▸ **WHAT THE TASK ASKS**:
Every line holding the string "Example" should be copied from the listing.

▸ **ENTRIES PROVIDED**:
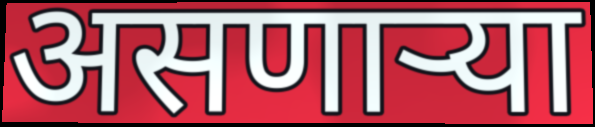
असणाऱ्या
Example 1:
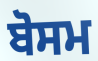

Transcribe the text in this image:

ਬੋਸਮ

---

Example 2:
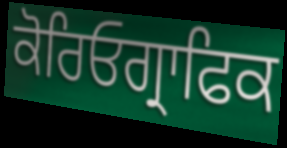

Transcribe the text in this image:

* * *

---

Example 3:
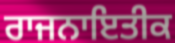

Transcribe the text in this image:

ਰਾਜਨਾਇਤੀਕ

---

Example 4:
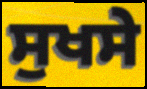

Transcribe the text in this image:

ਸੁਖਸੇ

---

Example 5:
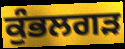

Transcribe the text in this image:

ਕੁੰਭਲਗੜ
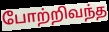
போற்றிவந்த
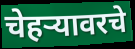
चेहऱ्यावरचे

▸ **TASK RESPONSE**:
Example 1:
Example 2:
Example 3:
Example 4:
Example 5:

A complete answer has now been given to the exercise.